Live captions through speech-to-text conversion

Add multilingual closed captions to your live stream via Automatic Speech Recognition (ASR)

Our live captioning platform lets you make live streams accessible to all audiences. Clevercast’s automated captioning solution is easy to use, reliable and efficient. Its unique speech-to-text technology, supporting just-in-time correction, ensures that captions are more accurate and readable than any other solution on the market.

Unique speech-to-text technology

Our technology for auto-generating closed captions leverages the latency that comes with the HTTP Live Streaming protocol. By slightly increasing it, we achieve a triple goal:

  • Complete sentences can be sent to the ASR engine that converts speech to text. This allows the ASR engine to better interpret the words and construct correct phrases and sentences. This significantly increases the accuracy of the conversion.
  • A human editor can make just-in-time corrections to the automatically generated captions, before they are translated and shown in the live stream.
  • Captions can be added intelligently to the live stream, letting our player render (partial) sentences.

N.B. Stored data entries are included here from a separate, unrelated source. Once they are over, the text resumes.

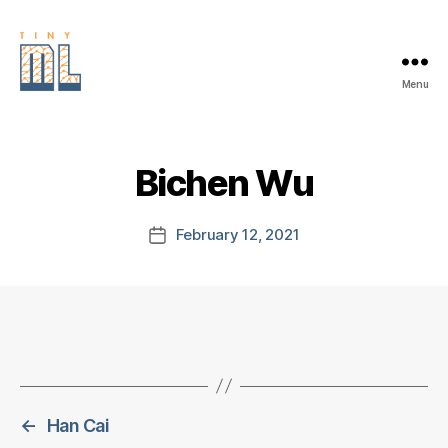
Menu
EDGE
AI
FOUNDATION
Bichen Wu
February 12, 2021
Post
date
←
Han Cai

This makes the captions easier to read and understand.

Best-in-class solution

Clevercast introduces a two-minute delay to ensure that the ASR engine has the full speech context at its disposal, resulting in a better interpretation of words and sentences. Therefore, your broadcast will appear about two minutes later in the embedded player.

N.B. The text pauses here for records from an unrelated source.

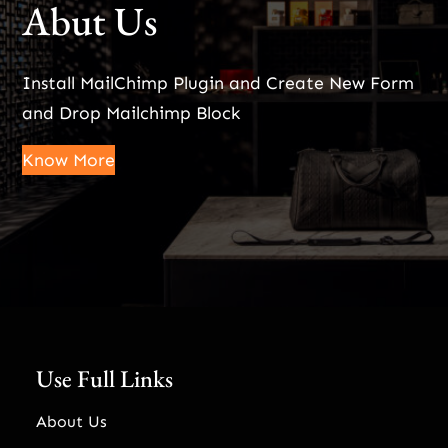
Abut Us
Install MailChimp Plugin and Create New Form
and Drop Mailchimp Block
Know More
Use Full Links
About Us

Without this delay, the ASR engine would have to rely on single words or very short phrases without context, leading to a lot of errors and short, incomprehensible captions.

In addition, Clevercast lets you increase accuracy by boosting the ASR engine’s recognition of certain words and phrases, like names, abbreviations and technical terms. This can be done before and during the livestream.

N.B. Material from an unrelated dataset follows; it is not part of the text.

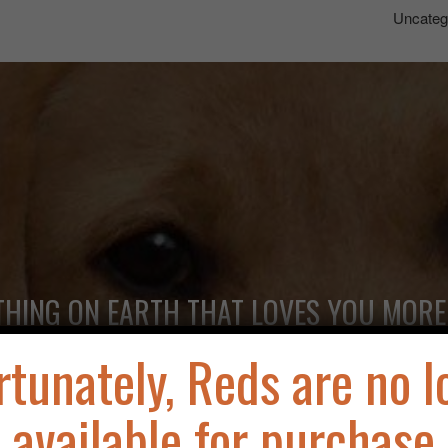
Uncateg
THING ON EARTH THAT LOVES YOU MORE
rtunately, Reds are no l
available for purchase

Just-in-time corrections for accuracy

The accuracy of speech-to-text conversion depends on a number of factors, like the clarity of the audio (e.g. volume, background noises) and the speaker (e.g. articulation, speed, accent, dialect).

To improve the accuracy, Clevercast allows a human editor to make just-in-time corrections to the captions, before they are translated or shown in the live stream.

Even though this feature is optional, we strongly recommend using it. Making corrections is a fairly simple task that doesn’t require training. Our intuitive interface allows anyone to edit the captions in a browser with mouse and keyboard. Even a limited number of corrections (e.g. names, acronyms, industry-specific terminology) can greatly increase the quality of the captions. 

Intelligent caption rendering in the player

Because of the two-minute delay, Clevercast can add the captions to the live stream in an intelligent manner. This allows Clevercast player to show (partial) sentences, rather than separate words. This makes the closed captions easier to read and understand.

Viewers, anywhere in the world, can watch the live stream and select their preferred caption language in our video player. Our customizable HTML5 player can be easily embedded into any device and platform. Just copy the embed code from Clevercast.

Alternatively, you can choose to display the rolling text in a separate widget. This widget also allows your viewers to change their preferred language.

Automatic translation to other caption languages

Clevercast can automatically translate closed captions in real time and make the additional caption languages available in the live stream.

The accuracy of the translations largely depends on the quality of the source. In this case, the captions after just-in-time correction are used as the source. This adds to the importance of having a human editor for your event.

For an event with a lot of languages, we currently recommend using a professional captioner for the initial language, instead of speech-to-text conversion. Although the accuracy of ASR engines is constantly improving, the quality of automatic speech-to-text conversion is still significantly lower than that of professional captioning.

Cloud recording and Video on-Demand

Clevercast makes a cloud recording of the multilingual live stream, which can be downloaded. All caption languages can be downloaded as WebVTT files. This allows you to upload them to YouTube or social media channels for on-demand viewing.

You can also convert the cloud recording of your live stream to Video on-Demand (VoD). Our VoD player with all closed captions can be added to your site or platform by copying the embed code for your event.